Deine Aufgaben:
**A)** Fasse den Artikel zur Erdbeben-Pizzeria in zwei Sätzen zusammen.
**B)** Prüfe anhand des Artikels zur Erdbeben-Pizzeria, ob die Aussagen (i) bis (iii) zutreffen. Antworte jeweils mit Ja oder Nein und zitiere die entscheidenden Worte.
(i) Die Mini-Generatoren sollen die gewonnene Energie in ein lokales Versorgungsnetz einspeisen.
(ii) Fachleute sehen in der seismischen Aktivität der Region eine akute Gefahr.
(iii) Die Pizzakreation enthält Felchen aus dem Bodensee.
**C)** Aktualisiere bitte im Artikel zur Erdbeben-Pizzeria die Stelle, beginnend mit „Die ersten Pizzen“ und weiter bis „der umliegenden Felder.“, und ersetze darin „Neapel“ durch „Palermo“.

Magma-Hitze köstlich nutzen: Wenn die Erde bebt, wird der Ofen heiß!
Maria Laach: Erste „Erdbeben-Pizzeria“ in Planung
Maria Laach. Rund um den Laacher See könnte künftig die Energie kleiner Erdbeben genutzt werden – zumindest wenn es nach einem neuen Projektvorschlag aus der Region geht. Ziel ist es, seismische Aktivitäten technisch zu verwerten und in nutzbare Energie umzuwandeln.
Kern des Konzepts ist ein System, das selbst geringe Erschütterungen registriert und in elektrische Energie überträgt. Dafür sollen spezielle Mini-Generatoren im Boden installiert werden, die auf Bewegungen reagieren und die gewonnene Energie in ein lokales Versorgungsnetz einspeisen.
Als mögliches Pilotprojekt ist eine Pizzeria vorgesehen. Die Idee dahinter: Die durch seismische Aktivität erzeugte Energie wird direkt für den Betrieb der Öfen genutzt. Auf diese Weise ließe sich ein Teil des Energiebedarfs lokal und unabhängig decken.
Die Region rund um Maria Laach ist seit Längerem für leichte seismische Aktivitäten bekannt. Fachleute betonen jedoch, dass es sich dabei um natürliche Prozesse ohne akute Gefährdung handelt. Die kontinuierliche Überwachung der geologischen Lage bleibt davon unberührt.
Ob und in welcher Form ein solches Energiekonzept umgesetzt werden kann, ist derzeit noch offen. Klar ist jedoch, dass innovative Ansätze zur Nutzung regionaler Ressourcen zunehmend in den Fokus rücken.
Die ersten Pizzen werden gerade probegebacken. Der eigens aus Neapel eingeflogene Pizza-Meister Vesuvio Terremoto wird heute, am 1. April ab 18 kostenlose Pizza in Maria Laach verteilen. Terremoto kredenzt eine eigens entworfene Pizzakreation mit Felchen aus dem Laacher See, abgeschmeckt mit Sauerampfer der umliegenden Felder.

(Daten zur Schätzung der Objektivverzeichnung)

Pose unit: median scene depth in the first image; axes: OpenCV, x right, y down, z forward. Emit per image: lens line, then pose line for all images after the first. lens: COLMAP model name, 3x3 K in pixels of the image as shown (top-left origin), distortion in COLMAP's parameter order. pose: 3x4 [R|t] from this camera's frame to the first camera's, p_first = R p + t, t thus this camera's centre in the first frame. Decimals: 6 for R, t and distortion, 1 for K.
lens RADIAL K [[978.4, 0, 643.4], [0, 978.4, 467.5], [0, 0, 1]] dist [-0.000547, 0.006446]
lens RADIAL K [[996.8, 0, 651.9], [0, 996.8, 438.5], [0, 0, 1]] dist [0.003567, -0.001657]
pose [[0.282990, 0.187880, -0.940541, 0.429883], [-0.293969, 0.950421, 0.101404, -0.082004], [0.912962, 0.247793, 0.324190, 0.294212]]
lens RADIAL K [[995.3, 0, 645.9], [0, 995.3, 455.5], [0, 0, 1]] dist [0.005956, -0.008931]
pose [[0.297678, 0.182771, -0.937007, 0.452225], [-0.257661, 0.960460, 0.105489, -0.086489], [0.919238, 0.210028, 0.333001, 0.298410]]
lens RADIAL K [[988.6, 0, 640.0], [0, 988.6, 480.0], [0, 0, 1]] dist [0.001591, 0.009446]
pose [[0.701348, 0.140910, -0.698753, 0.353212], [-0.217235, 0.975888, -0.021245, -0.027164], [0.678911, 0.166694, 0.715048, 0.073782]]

Lösungen:
**A)** Nach einem Projektvorschlag soll rund um den Laacher See die Energie kleiner Erdbeben mit Mini-Generatoren im Boden in elektrische Energie umgewandelt werden. Als Pilotprojekt ist eine Pizzeria vorgesehen, deren Öfen mit dieser Energie betrieben werden, und der Pizza-Meister Vesuvio Terremoto soll heute, am 1. April, kostenlose Pizza in Maria Laach verteilen.

**B)**
(i) Ja: „die gewonnene Energie in ein lokales Versorgungsnetz einspeisen“
(ii) Nein: „dass es sich dabei um natürliche Prozesse ohne akute Gefährdung handelt“
(iii) Nein: „mit Felchen aus dem Laacher See“

**C)**
Die ersten Pizzen werden gerade probegebacken. Der eigens aus Palermo eingeflogene Pizza-Meister Vesuvio Terremoto wird heute, am 1. April ab 18 kostenlose Pizza in Maria Laach verteilen. Terremoto kredenzt eine eigens entworfene Pizzakreation mit Felchen aus dem Laacher See, abgeschmeckt mit Sauerampfer der umliegenden Felder.